Scandale du Libor - La banque UBS versera une amende de 1,5 milliard

La banque suisse UBS devra payer une amende de 1,5 milliard de dollars en Grande- Bretagne et aux États-Unis pour avoir manipulé le taux interbancaire Libor, un scandale qui vaut à vingt établissements d’être encore dans le collimateur des autorités.


« Les pratiques de la banque ont été tout simplement stupéfiantes », a déclaré mercredi Lanny Breuer, substitut du procureur au département de la Justice américain, assurant qu’UBS avait « manipulé le Libor à ses propres fins » afin de dissimuler sa « vulnérabilité » pendant la crise financière.


L’amende payée par UBS est la plus importante jamais infligée à une banque après celle de la britannique HSBC, qui a accepté de payer 1,92 milliard aux États-Unis où elle était accusée de blanchiment d’argent. La pénalité est trois fois plus élevée que celle payée par la britannique Barclays (290 millions de livres) qui avait fait éclater le scandale du Libor, un taux qui conditionne plus de 300 000 milliards de dollars de produits financiers et influe sur les prêts aux ménages et aux entreprises.

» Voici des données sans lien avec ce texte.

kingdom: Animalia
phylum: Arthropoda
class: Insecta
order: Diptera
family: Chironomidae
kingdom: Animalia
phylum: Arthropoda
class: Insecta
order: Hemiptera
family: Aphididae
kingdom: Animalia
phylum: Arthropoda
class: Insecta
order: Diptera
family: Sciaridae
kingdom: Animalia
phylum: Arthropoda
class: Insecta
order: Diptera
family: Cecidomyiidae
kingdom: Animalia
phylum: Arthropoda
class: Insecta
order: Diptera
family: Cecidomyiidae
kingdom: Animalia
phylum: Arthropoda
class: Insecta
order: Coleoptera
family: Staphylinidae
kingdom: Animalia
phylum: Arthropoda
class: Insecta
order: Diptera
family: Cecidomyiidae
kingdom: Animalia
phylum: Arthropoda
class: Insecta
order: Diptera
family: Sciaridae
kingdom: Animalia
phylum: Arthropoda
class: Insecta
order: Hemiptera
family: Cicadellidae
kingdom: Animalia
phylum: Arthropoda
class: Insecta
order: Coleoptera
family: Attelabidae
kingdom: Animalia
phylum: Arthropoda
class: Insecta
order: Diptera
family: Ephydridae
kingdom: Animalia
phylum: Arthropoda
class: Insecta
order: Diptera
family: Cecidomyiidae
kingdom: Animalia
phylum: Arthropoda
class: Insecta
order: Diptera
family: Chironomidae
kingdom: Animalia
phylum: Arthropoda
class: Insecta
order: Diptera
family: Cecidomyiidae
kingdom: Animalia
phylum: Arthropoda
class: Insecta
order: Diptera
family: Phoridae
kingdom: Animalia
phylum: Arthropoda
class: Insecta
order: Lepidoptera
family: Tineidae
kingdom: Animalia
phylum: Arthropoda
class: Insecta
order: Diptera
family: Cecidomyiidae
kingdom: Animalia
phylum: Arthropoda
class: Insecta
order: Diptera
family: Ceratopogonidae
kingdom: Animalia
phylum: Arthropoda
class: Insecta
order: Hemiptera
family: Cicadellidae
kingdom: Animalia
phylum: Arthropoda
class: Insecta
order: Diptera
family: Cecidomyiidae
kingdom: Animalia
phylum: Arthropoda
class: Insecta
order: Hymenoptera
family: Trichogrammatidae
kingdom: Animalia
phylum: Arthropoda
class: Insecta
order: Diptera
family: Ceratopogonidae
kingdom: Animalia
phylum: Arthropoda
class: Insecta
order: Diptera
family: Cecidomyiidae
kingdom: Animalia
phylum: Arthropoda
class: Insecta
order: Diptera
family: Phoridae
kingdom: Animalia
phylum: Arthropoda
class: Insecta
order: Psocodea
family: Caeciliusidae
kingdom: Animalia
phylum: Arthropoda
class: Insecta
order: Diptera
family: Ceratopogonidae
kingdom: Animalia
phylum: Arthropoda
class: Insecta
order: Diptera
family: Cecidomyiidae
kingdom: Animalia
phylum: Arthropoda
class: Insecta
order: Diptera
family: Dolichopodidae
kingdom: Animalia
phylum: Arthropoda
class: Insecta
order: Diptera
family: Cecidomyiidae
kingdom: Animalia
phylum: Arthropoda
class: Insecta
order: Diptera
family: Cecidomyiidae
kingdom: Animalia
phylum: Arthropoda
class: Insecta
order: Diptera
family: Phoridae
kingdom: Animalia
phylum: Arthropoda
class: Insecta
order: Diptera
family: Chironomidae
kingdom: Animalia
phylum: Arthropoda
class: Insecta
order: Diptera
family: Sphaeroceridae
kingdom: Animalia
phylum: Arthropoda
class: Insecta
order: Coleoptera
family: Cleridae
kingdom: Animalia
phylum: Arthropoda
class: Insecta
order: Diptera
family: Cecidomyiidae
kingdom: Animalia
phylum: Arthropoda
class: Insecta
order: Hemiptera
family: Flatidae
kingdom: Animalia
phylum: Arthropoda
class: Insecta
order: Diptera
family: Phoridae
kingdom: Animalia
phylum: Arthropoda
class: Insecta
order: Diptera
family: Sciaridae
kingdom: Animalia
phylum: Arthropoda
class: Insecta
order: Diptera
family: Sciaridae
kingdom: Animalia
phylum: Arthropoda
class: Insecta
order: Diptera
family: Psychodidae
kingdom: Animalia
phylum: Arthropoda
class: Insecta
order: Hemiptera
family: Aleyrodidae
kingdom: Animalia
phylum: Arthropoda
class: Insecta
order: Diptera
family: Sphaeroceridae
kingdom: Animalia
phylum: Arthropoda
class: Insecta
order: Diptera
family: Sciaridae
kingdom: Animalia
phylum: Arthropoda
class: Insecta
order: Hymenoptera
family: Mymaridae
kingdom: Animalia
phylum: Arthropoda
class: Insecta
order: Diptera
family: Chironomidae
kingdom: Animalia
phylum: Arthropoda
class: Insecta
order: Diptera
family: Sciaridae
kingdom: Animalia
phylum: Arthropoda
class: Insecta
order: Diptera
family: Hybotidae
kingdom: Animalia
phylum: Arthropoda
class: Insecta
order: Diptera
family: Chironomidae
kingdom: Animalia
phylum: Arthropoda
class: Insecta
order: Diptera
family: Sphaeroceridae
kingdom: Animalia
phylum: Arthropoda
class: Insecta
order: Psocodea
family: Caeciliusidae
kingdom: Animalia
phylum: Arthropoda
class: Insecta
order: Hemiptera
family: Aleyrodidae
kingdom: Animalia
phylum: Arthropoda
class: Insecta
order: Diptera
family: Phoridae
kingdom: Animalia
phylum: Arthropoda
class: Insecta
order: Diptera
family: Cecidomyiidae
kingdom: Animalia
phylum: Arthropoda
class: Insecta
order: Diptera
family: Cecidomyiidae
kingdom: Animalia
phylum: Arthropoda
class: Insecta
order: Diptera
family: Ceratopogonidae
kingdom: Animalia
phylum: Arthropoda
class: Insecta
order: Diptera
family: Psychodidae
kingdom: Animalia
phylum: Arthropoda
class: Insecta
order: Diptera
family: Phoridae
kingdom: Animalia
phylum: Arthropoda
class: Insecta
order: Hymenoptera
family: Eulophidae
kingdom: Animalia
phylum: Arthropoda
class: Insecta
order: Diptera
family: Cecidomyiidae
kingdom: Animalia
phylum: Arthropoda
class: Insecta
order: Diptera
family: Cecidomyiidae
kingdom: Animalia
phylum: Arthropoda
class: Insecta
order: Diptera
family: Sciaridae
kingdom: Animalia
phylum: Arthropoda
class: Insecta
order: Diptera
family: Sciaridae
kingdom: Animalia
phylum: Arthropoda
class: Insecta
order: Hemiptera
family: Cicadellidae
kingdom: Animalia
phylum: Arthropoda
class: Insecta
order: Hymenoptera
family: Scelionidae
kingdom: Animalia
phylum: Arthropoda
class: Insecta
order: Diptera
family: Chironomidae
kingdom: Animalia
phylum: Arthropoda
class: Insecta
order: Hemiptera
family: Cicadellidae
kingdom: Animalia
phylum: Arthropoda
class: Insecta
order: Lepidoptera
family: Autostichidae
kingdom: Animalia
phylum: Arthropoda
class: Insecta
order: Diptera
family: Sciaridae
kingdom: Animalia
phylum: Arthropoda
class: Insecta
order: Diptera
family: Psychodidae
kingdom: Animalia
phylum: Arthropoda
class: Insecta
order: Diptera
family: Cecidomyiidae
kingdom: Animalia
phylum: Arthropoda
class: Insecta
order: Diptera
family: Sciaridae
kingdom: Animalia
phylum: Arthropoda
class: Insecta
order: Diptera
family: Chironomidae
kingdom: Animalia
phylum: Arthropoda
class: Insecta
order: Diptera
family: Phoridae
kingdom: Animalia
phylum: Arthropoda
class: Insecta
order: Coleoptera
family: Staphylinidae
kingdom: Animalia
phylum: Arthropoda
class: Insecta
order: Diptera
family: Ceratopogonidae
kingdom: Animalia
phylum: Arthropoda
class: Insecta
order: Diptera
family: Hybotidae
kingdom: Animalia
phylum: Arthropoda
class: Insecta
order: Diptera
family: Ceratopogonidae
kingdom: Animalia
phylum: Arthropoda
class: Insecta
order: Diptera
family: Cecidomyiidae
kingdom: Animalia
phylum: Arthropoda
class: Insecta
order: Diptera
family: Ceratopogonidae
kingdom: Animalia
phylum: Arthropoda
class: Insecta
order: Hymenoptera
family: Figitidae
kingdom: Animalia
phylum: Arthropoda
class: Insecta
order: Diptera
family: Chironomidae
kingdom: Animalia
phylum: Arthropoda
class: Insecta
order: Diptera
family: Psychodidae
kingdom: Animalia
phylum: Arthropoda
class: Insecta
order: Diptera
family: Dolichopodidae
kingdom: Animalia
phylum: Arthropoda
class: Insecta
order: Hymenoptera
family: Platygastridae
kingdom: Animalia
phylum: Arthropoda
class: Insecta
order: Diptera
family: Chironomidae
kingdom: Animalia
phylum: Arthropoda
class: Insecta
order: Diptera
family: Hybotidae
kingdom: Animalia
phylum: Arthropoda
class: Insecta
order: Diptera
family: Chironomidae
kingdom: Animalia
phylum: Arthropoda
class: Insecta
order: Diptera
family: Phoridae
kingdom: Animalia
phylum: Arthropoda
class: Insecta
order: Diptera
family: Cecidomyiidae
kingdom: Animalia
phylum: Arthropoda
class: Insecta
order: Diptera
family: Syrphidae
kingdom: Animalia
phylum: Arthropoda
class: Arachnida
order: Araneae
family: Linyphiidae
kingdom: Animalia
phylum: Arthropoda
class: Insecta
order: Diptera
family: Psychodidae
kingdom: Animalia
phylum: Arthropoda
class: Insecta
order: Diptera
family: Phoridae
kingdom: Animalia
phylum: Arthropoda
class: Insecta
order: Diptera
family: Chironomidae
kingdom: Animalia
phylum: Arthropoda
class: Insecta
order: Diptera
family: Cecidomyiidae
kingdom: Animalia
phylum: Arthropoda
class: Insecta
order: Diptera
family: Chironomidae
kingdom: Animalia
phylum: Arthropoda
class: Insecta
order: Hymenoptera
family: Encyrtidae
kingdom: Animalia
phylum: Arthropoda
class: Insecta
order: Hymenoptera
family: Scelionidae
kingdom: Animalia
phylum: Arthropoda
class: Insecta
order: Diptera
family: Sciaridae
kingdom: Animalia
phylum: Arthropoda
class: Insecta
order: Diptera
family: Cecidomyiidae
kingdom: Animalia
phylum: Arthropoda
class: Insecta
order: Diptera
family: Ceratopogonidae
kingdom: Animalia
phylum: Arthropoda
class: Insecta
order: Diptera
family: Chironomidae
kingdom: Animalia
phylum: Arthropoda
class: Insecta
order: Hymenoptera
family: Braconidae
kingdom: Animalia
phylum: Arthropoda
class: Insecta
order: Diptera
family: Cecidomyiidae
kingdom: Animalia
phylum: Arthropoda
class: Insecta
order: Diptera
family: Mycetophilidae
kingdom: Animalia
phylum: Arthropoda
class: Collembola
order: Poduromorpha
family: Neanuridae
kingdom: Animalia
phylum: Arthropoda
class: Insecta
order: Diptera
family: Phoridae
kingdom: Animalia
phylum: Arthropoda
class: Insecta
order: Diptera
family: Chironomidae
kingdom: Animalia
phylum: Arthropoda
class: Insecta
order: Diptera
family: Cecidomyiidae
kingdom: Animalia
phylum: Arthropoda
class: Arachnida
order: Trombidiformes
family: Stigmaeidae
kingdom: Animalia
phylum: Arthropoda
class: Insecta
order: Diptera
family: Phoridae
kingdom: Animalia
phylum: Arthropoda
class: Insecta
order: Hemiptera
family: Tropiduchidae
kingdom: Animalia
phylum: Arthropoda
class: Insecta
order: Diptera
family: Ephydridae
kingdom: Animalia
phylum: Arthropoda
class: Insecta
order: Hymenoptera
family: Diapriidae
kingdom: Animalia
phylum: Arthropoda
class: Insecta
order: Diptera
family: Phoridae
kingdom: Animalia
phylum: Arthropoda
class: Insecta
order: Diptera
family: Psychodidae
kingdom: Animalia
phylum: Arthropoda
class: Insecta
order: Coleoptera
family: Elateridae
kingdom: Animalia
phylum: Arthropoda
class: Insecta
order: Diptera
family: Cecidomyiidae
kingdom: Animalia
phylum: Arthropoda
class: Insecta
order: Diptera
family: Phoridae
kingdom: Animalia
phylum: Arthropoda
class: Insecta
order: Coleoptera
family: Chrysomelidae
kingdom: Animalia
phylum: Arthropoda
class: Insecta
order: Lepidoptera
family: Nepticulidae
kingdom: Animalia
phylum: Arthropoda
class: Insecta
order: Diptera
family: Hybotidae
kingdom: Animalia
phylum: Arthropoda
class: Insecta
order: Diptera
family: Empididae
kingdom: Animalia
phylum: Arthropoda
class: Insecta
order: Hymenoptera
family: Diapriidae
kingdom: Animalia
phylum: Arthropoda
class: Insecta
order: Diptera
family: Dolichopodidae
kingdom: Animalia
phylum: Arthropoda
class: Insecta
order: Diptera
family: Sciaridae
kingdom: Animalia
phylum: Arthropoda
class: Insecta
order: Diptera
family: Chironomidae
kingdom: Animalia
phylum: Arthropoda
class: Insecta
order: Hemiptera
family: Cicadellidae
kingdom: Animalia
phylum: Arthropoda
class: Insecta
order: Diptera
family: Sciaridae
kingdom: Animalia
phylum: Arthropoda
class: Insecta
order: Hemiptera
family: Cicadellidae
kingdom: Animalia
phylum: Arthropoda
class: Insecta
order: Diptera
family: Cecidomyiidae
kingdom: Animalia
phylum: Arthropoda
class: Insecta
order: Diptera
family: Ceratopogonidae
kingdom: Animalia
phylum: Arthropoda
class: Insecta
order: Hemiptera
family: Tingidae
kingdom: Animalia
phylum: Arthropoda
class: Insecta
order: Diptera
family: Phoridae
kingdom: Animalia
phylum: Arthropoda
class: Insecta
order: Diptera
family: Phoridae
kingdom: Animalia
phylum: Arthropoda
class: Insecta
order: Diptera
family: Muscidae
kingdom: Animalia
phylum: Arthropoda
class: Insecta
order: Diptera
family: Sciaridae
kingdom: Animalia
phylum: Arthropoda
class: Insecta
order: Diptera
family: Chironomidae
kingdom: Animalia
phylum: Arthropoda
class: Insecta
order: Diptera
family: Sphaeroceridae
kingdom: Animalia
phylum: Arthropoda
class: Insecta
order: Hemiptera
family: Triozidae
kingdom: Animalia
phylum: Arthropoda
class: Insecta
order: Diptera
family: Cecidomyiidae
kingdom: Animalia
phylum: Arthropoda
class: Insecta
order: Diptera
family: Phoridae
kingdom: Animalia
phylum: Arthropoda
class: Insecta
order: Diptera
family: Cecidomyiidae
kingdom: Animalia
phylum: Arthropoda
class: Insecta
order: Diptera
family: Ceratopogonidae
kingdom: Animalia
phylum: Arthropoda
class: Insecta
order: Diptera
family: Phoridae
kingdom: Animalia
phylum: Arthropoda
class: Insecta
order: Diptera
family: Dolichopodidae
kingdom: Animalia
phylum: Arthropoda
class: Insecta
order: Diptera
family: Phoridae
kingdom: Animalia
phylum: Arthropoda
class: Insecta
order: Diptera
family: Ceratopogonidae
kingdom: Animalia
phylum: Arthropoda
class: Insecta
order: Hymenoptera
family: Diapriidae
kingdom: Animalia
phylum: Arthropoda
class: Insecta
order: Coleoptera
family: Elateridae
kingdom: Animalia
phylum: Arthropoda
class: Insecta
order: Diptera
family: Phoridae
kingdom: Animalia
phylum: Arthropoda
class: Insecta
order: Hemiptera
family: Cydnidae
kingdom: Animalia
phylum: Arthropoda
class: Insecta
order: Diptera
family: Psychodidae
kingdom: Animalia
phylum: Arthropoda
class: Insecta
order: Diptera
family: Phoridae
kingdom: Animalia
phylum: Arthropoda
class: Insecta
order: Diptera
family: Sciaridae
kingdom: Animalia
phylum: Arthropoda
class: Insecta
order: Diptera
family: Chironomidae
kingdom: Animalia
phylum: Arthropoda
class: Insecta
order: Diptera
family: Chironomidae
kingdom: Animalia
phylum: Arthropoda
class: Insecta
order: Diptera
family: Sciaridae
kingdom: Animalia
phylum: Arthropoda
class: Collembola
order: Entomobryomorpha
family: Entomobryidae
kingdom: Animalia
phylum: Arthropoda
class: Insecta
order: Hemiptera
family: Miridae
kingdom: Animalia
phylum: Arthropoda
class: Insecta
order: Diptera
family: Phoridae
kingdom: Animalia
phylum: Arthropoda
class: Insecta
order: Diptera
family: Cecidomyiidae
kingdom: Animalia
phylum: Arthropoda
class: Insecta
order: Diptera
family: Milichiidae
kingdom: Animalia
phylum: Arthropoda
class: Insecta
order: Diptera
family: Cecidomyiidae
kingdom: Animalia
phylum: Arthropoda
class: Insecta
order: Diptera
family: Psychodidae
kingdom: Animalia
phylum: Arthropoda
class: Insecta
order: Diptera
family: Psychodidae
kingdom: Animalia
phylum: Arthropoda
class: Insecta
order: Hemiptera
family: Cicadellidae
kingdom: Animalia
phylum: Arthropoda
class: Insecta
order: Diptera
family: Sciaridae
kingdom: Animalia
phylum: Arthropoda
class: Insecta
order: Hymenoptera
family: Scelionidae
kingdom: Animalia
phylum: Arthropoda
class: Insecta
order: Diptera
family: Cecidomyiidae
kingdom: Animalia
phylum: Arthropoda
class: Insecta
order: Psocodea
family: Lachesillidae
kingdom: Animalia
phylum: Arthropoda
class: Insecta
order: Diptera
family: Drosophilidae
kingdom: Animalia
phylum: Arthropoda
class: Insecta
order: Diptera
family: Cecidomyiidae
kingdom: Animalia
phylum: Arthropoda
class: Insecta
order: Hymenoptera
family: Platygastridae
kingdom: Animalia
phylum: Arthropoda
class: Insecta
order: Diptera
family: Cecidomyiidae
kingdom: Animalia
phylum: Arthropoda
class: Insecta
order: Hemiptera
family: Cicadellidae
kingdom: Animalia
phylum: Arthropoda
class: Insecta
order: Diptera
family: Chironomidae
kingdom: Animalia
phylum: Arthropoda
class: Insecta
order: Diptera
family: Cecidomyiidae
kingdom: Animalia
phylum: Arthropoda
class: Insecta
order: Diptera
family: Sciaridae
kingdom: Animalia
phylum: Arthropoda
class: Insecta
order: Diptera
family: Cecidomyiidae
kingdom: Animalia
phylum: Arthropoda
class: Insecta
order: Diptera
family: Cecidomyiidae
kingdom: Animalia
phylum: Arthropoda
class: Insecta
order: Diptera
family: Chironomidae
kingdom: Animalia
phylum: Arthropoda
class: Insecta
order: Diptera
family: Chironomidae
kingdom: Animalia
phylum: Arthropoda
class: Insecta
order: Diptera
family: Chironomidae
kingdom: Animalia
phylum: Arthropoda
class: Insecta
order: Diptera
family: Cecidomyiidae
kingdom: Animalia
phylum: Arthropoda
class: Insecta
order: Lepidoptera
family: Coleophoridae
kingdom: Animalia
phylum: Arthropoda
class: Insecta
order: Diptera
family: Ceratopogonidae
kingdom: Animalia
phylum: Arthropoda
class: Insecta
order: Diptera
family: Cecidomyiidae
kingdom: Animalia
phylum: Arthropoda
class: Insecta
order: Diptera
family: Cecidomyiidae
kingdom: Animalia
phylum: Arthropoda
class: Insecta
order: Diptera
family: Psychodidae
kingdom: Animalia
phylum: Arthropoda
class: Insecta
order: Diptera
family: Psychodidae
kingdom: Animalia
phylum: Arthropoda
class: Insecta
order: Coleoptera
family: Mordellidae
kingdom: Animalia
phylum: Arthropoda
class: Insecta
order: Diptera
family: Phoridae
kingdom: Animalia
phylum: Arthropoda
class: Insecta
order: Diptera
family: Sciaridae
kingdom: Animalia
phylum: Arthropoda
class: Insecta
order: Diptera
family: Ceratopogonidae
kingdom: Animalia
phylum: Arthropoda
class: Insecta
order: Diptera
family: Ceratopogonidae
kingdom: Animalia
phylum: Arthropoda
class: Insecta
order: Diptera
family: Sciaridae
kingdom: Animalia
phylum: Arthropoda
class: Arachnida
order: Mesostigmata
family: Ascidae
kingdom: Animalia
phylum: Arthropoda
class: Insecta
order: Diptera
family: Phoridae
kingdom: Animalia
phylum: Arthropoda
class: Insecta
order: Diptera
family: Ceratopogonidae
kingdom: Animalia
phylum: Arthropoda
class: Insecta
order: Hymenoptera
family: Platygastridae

« Au cours de ces enquêtes, nous avons découvert que certains collaborateurs avaient eu un comportement inacceptable. Leur comportement illicite ne reflète pas les valeurs d’UBS », a déclaré Sergio Ermotti, le directeur général d’UBS. Le ministre de la Justice américain Eric Holder a d’ailleurs annoncé mercredi que deux anciens courtiers d’UBS, un Suisse et un Britannique, avaient été inculpés pour complot en raison de leur rôle dans le scandale, ajoutant que la filiale japonaise d’UBS avait plaidé coupable d’accusations pénales.


Superman


Au moins 45 collaborateurs d’UBS étaient impliqués ou conscients des pratiques visant à influencer les taux, selon l’Autorité des services financiers (FSA) britannique, qui a publié des messages accablants pour la banque. « Un haut 6M [taux Libor à six mois] Superman […] sois un héros aujourd’hui », demande par exemple un courtier d’UBS, dans un message instantané du 14 juillet 2009, à un intermédiaire. « Si tu maintiens le 6m [le Libor en yen à six mois] inchangé aujourd’hui… je vais faire un putain d’énorme deal avec toi aujourd’hui », dit ce même courtier au téléphone en septembre 2008 à un autre intermédiaire en lui promettant « 50 000 $, 100 000 $».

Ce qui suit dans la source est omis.